Sean shrugged and let his top fall back into place with a smug smile. Oh, he thought he was so clever making all the girls speechless just by the flex of a muscle.
Well, not this girl.
I had been momentarily intrigued, but that was it.
I plastered my best ‘I’m so bored right now’ expression on my face as we stared one another down. Sean’s eyes were lit with a silent knowing that made me want to lash out and take that smug look off his face.
“I can’t pay you for this,” I said, in all seriousness.
“That’s all right, that preview was a freebie.” He winked.
My arms flew by my sides and I exhaled in anger as I stomped my foot.
“God damn it, Sean, can’t you be serious for one fra—”
Don’t say fracking, don’t say fracking. “For just one minute?”
Sean’s brow curved. “Did you just stomp your foot?”
I fought the urge to do it again; it was a knee-jerk reaction after every frustrating, smart-arse retaliation.
It took every ounce of my strength to control the anger that threatened to consume me. I closed my eyes and breathed deeply.

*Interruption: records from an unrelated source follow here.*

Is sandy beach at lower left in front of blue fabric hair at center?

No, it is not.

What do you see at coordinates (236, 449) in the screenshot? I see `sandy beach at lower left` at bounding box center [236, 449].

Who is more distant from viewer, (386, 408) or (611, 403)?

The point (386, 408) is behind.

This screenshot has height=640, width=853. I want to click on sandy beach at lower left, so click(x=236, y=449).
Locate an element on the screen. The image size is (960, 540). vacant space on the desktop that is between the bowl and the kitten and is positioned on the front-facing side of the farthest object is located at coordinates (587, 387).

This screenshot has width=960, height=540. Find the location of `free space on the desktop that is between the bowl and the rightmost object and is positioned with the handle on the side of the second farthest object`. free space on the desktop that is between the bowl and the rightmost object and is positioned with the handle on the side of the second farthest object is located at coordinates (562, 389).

“What I meant was, I can’t pay for you to fix the balcony, Sean,” I said. “Not right now; I have to get my head around so many things and at the moment I don’t want Dad knowing about it. I was going to tape it off and put signs up. No one walks up there anyway and you said the rest was secure, it was just that one beam, so I think it can wait a bit … right?”
“What are you trying to get your head around?”
“What?”
Was he actually asking a serious question? Sean looked stern; his smile had gone
“What’s there to get your head around?” he asked again.
I scoffed. “Look at this place! It’s disgusting; do you honestly think that a gaping hole in the verandah roof is going to drive people away? No! They’re already away. One look at this place from a distance does that, let alone stepping inside.” I stopped talking, knowing I had already said too much. It was one thing to voice what I knew to be true; I didn’t want to talk about the embarrassing state of the Onslow with anyone else, though.
I wanted to sweep it under the carpet, stop everyone talking about ‘the Hendersons’.
You know the mother ran away from Onslow and the father went mad and chased her. Now the spoilt, nasty daughter is back for the summer.
Oh, I could just imagine what they were all saying, and it bothered me – really bothered me. I wanted to show them, show them all. But I had to do it my way, and that meant on a tight budget and didn’t involve a builder and scaffolding.
Sean didn’t say anything for the longest time. I thought maybe for once I had rendered him speechless but then, just as I thought I would glory in the possibility, he broke the silence.
“Who said I was charging?”
I stilled. “What do you mean?”
He rolled his eyes. “I’m not charging you for repairing the balcony.”
I must have looked dumbfounded and I could see he was now pleased with himself for rendering me speechless.
Once what he had said had registered in my brain, I wasn’t thankful. I was angry. “Thanks, but I don’t want your charity.”
Sean’s eyes narrowed in anger. “Charity?”